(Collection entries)

▼

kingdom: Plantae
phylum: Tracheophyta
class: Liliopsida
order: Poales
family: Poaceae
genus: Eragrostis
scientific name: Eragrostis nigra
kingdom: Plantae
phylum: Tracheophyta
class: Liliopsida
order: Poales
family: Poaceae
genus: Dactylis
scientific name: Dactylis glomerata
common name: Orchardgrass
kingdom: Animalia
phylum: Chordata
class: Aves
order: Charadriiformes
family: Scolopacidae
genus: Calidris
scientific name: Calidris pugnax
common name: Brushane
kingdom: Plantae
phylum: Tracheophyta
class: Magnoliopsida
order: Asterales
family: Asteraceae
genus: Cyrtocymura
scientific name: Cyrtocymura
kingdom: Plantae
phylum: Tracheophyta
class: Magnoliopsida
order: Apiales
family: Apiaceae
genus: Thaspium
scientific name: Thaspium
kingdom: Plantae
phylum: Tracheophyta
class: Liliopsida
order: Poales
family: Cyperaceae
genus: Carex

▲

JOB: Rewrite the lines of all the items above, replacing "scientific name" with "binomial name" wherever it occurs and leaving everything else unchanged.

RESPONSE:
kingdom: Plantae
phylum: Tracheophyta
class: Liliopsida
order: Poales
family: Poaceae
genus: Eragrostis
binomial name: Eragrostis nigra
kingdom: Plantae
phylum: Tracheophyta
class: Liliopsida
order: Poales
family: Poaceae
genus: Dactylis
binomial name: Dactylis glomerata
common name: Orchardgrass
kingdom: Animalia
phylum: Chordata
class: Aves
order: Charadriiformes
family: Scolopacidae
genus: Calidris
binomial name: Calidris pugnax
common name: Brushane
kingdom: Plantae
phylum: Tracheophyta
class: Magnoliopsida
order: Asterales
family: Asteraceae
genus: Cyrtocymura
binomial name: Cyrtocymura
kingdom: Plantae
phylum: Tracheophyta
class: Magnoliopsida
order: Apiales
family: Apiaceae
genus: Thaspium
binomial name: Thaspium
kingdom: Plantae
phylum: Tracheophyta
class: Liliopsida
order: Poales
family: Cyperaceae
genus: Carex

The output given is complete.